2021 Call for Code Awards: Live from New York, with SNL’s Colin Jost! Learn more

Fabric for Deep Learning (FfDL)

Deep learning frameworks such as TensorFlow, PyTorch, Caffe, Torch, Theano, and MXNet have contributed to the popularity of deep learning by reducing the effort and skills needed to design, train, and use deep learning models. Fabric for Deep Learning (FfDL, pronounced “fiddle”) provides a consistent way to run these deep-learning frameworks as a service on Kubernetes.

The FfDL platform uses a microservices architecture to reduce coupling between components, keep each component simple and as stateless as possible, isolate component failures, and allow each component to be developed, tested, deployed, scaled, and upgraded independently. Leveraging the power of Kubernetes, FfDL provides a scalable, resilient, and fault tolerant deep-learning framework.

The platform uses a distribution and orchestration layer that facilitates learning from a large amount of data in a reasonable amount of time across compute nodes. A resource provisioning layer enables flexible job management on heterogeneous resources, such as GPUs and CPUs on top of Kubernetes.

The diagram below shows the basic architecture of the Fabric for Deep Learning project.

FfDL project diagram

FfDL uses REST APIs to access multiple deep learning libraries. Based on a microservices architecture, users can deploy FfDL by launching a single command, or follow detailed instructions using Helm charts which show each step of the entire deployment process.

Once deployed, there are four steps that users perform to use FfDL:

  1. Prepare their deep learning model
  2. Upload the model and training data
  3. Start the training job and monitor its progress
  4. Download the trained model once the training job is complete

Why FfDL?

Efficiently training large neural network models in scalable cloud infrastructures is of great importance as the use of machine learning and deep learning continues to grow. Machine learning workloads have traditionally been run in high-performance computing (HPC) environments, where users log in to dedicated machines and use the attached GPUs to run jobs that train models on huge datasets. Providing a similar user experience in a multitenant cloud environment can present unique challenges regarding fault tolerance, performance, and security. The FfDL project tackles these challenges by offering a deep learning stack that was specifically designed for on-demand cloud environments.

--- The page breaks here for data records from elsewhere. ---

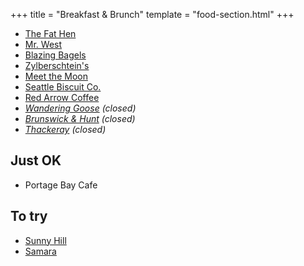 +++
title = "Breakfast & Brunch"
template = "food-section.html"
+++

- [The Fat Hen](https://thefathenseattle.com/)
- [Mr. West](https://mrwestcafebar.com/)
- [Blazing Bagels](https://www.blazingbagels.com/)
- [Zylberschtein's](https://www.zylberschtein.com/)
- [Meet the Moon](https://meetthemooncafe.com/)
- [Seattle Biscuit Co.](http://seattlebiscuitcompany.com/)
- [Red Arrow Coffee](https://www.redarrowcoffee.com/)
- _[Wandering Goose](https://www.thewanderinggoose.com/) (closed)_
- _[Brunswick & Hunt](https://www.yelp.com/biz/brunswick-and-hunt-seattle) (closed)_
- _[Thackeray](https://www.yelp.com/biz/thackeray-seattle-2) (closed)_

## Just OK
- Portage Bay Cafe

## To try
- [Sunny Hill](https://www.sunnyhillseattle.com/)
- [Samara](https://samaraseattle.com/)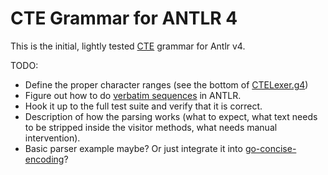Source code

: CTE Grammar for ANTLR 4
=======================

This is the initial, lightly tested [CTE](../cte-specification.md) grammar for Antlr v4.

TODO:
- Define the proper character ranges (see the bottom of [CTELexer.g4](CTELexer.g4))
- Figure out how to do [verbatim sequences](../cte-specification.md#verbatim-sequence) in ANTLR.
- Hook it up to the full test suite and verify that it is correct.
- Description of how the parsing works (what to expect, what text needs to be stripped inside the visitor methods, what needs manual intervention).
- Basic parser example maybe? Or just integrate it into [go-concise-encoding](https://github.com/kstenerud/go-concise-encoding/)?
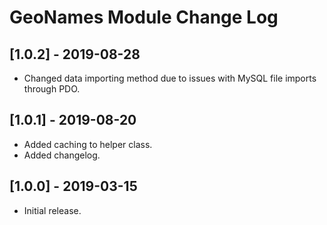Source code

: 
# GeoNames Module Change Log

## [1.0.2] - 2019-08-28

- Changed data importing method due to issues with MySQL file imports through PDO.

## [1.0.1] - 2019-08-20

- Added caching to helper class.
- Added changelog.

## [1.0.0] - 2019-03-15

- Initial release.
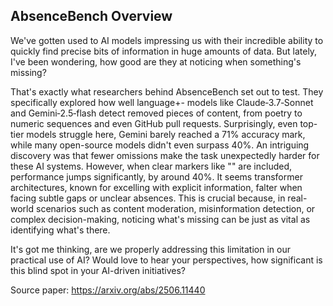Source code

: ## AbsenceBench Overview

We've gotten used to AI models impressing us with their incredible ability to quickly find precise bits of information in huge amounts of data. But lately, I've been wondering, how good are they at noticing when something's missing?

That's exactly what researchers behind AbsenceBench set out to test. They specifically explored how well language+- models like Claude‑3.7‑Sonnet and Gemini‑2.5‑flash detect removed pieces of content, from poetry to numeric sequences and even GitHub pull requests. Surprisingly, even top-tier models struggle here, Gemini barely reached a 71% accuracy mark, while many open-source models didn't even surpass 40%.
An intriguing discovery was that fewer omissions make the task unexpectedly harder for these AI systems. However, when clear markers like "" are included, performance jumps significantly, by around 40%. It seems transformer architectures, known for excelling with explicit information, falter when facing subtle gaps or unclear absences.
This is crucial because, in real-world scenarios such as content moderation, misinformation detection, or complex decision-making, noticing what's missing can be just as vital as identifying what's there.

It's got me thinking, are we properly addressing this limitation in our practical use of AI?
Would love to hear your perspectives, how significant is this blind spot in your AI-driven initiatives?

Source paper: https://arxiv.org/abs/2506.11440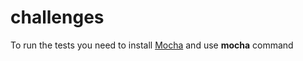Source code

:# challenges
To run the tests you need to install [Mocha](https://mochajs.org/#installation) and use **mocha** command
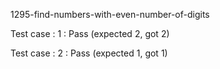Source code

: 
1295-find-numbers-with-even-number-of-digits


Test case : 1 : Pass
 (expected 2, got 2)

Test case : 2 : Pass
 (expected 1, got 1)
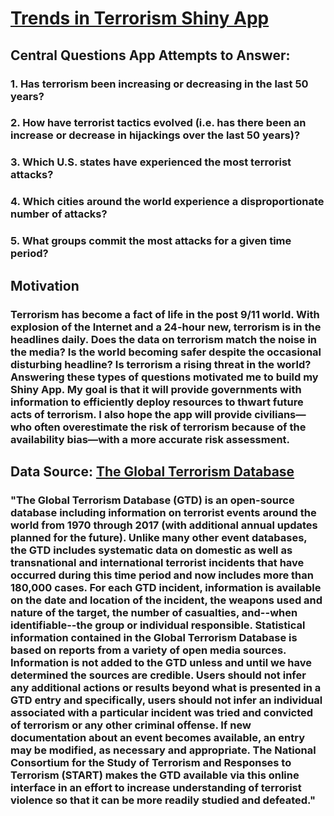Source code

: # [Trends in Terrorism Shiny App](https://cjcarlevato.shinyapps.io/Trends_In_Terrorism/) 

## Central Questions App Attempts to Answer:
### 1. Has terrorism been increasing or decreasing in the last 50 years?
### 2. How have terrorist tactics evolved (i.e. has there been an increase or decrease in hijackings over the last 50 years)?
### 3. Which U.S. states have experienced the most terrorist attacks?
### 4. Which cities around the world experience a disproportionate number of attacks?
### 5. What groups commit the most attacks for a given time period?


## Motivation 
### Terrorism has become a fact of life in the post 9/11 world. With explosion of the Internet and a 24-hour new, terrorism is in the headlines daily. Does the data on terrorism match the noise in the media? Is the world becoming safer despite the occasional disturbing headline? Is terrorism a rising threat in the world? Answering these types of questions motivated me to build my Shiny App. My goal is that it will provide governments with information to efficiently deploy resources to thwart future acts of terrorism. I also hope the app will provide civilians—who often overestimate the risk of terrorism because of the availability bias—with a more accurate risk assessment. 

## Data Source: [The Global Terrorism Database](https://www.start.umd.edu/gtd/about/)
### "The Global Terrorism Database (GTD) is an open-source database including information on terrorist events around the world from 1970 through 2017 (with additional annual updates planned for the future). Unlike many other event databases, the GTD includes systematic data on domestic as well as transnational and international terrorist incidents that have occurred during this time period and now includes more than 180,000 cases. For each GTD incident, information is available on the date and location of the incident, the weapons used and nature of the target, the number of casualties, and--when identifiable--the group or individual responsible. Statistical information contained in the Global Terrorism Database is based on reports from a variety of open media sources. Information is not added to the GTD unless and until we have determined the sources are credible. Users should not infer any additional actions or results beyond what is presented in a GTD entry and specifically, users should not infer an individual associated with a particular incident was tried and convicted of terrorism or any other criminal offense. If new documentation about an event becomes available, an entry may be modified, as necessary and appropriate. The National Consortium for the Study of Terrorism and Responses to Terrorism (START) makes the GTD available via this online interface in an effort to increase understanding of terrorist violence so that it can be more readily studied and defeated." 

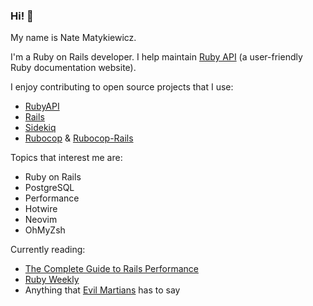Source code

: ### Hi! 👋

My name is Nate Matykiewicz.

I'm a Ruby on Rails developer.
I help maintain [Ruby API](https://rubyapi.org) (a user-friendly Ruby documentation website).

I enjoy contributing to open source projects that I use:

- [RubyAPI](https://github.com/rubyapi/rubyapi/issues?q=author%3Anatematykiewicz)
- [Rails](https://github.com/rails/rails/issues?q=author%3Anatematykiewicz)
- [Sidekiq](https://github.com/mperham/sidekiq/issues?q=author%3Anatematykiewicz)
- [Rubocop](https://github.com/rubocop/rubocop/issues?q=author%3Anatematykiewicz) &amp; [Rubocop-Rails](https://github.com/rubocop/rubocop-rails/issues?q=author%3Anatematykiewicz)

Topics that interest me are:

- Ruby on Rails
- PostgreSQL
- Performance
- Hotwire
- Neovim
- OhMyZsh

Currently reading:

- [The Complete Guide to Rails Performance](https://www.railsspeed.com)
- [Ruby Weekly](https://rubyweekly.com)
- Anything that [Evil Martians](https://evilmartians.com) has to say
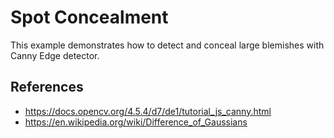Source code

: # Spot Concealment

This example demonstrates how to detect and conceal large blemishes with Canny Edge detector.

## References

- https://docs.opencv.org/4.5.4/d7/de1/tutorial_js_canny.html
- https://en.wikipedia.org/wiki/Difference_of_Gaussians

With FfDL, you can choose the deep-learning framework that your developers are most comfortable with. Leveraging the power of Kubernetes, FfDL provides a scalable, resilient, and fault tolerant deep-learning framework.

Why should I contribute?

We want to provide developers with a common deep learning platform across different cloud platforms. If you want to simplify machine learning development for users in your cloud platform or within your organization, you should contribute to FfDL by testing and adding support for your Kubernetes offerings, as well as missing deep learning engines. By contributing to FfDL, you’ll gain a better understanding of the technologies and infrastructure required for successfully developing, deploying, and managing microservices.